In the beginning, the formless, shapeless beginning, the Word existed with God and was God. All creation flowed from him. Life came from him. In the years shifting us from BC to AD, heaven and earth touched and Jesus is the manifestation of the moment. The narrative of the Old Testament met this world and Jesus entered our reality. It’s truly amazing. We talked about a David Crowder lyric from “How He Loves” during our small group this week - “And heaven meets earth like an unforeseen kiss.” It’s a beautiful, overwhelming picture of how much God loves us.
And, of course, all of this got me thinking about baseball (you didn’t???). In the span of my lifetime, I’ve seen this intersection of narrative and objective reality in baseball all but disappear. The beautiful narratives I grew up with through the great writers of the game once created an incredible mythology which made every visit to the ballpark all the more beautiful. There was a story being told bigger than every single game. Now it seems the game is simply a beautifully executed math problem led by younger men who resemble Matt Damon in Good Will Hunting.

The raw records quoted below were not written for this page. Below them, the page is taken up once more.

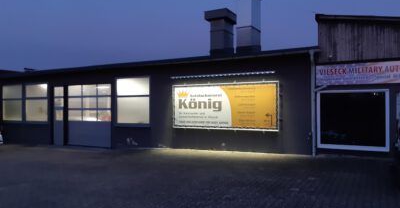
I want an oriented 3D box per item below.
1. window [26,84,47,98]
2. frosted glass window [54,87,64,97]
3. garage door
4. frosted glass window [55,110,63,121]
[{"bbox_3d":[-9.134,-0.718,16.875,1.869,0.754,0.080,-1,-1,26],"label":"window"},{"bbox_3d":[-7.548,-0.653,16.177,0.761,0.532,0.060,-1,-1,26],"label":"frosted glass window"},{"bbox_3d":[-5.565,0.599,15.220,3.050,3.139,0.100,-1,-1,26],"label":"garage door"},{"bbox_3d":[-7.510,0.628,16.148,0.612,0.558,0.060,-1,-1,26],"label":"frosted glass window"}]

I wonder if the ends of the curses at the beginning of the century contributed to this. The Curse of the Bambino, the Billy Goat Curse, and the Curse of the 1919 Black Sox all faded away with World Series victories by the Red Sox, Cubs, and White Sox. Add to the loss of those great narratives the advent of the Moneyball era, and we’ve lost the ability to recognize and engage in a greater story. The cherry on top might be the social media era where every player and story written desires to have the same level of attention as the next. The only problem is if every story is important, none of them are.
Mookie Betts leaving Boston deserved as much outrage as the riots at the Capitol building (well, in baseball circles maybe). But I didn’t hear it. We’ve lost the ability to grasp narrative which leaves us in a space of mere objective reality. There’s a need for both in our soul and our baseball lives. Let’s dive into some of the great baseball stories of the past and even write some of our own. The game needs it and so does our soul.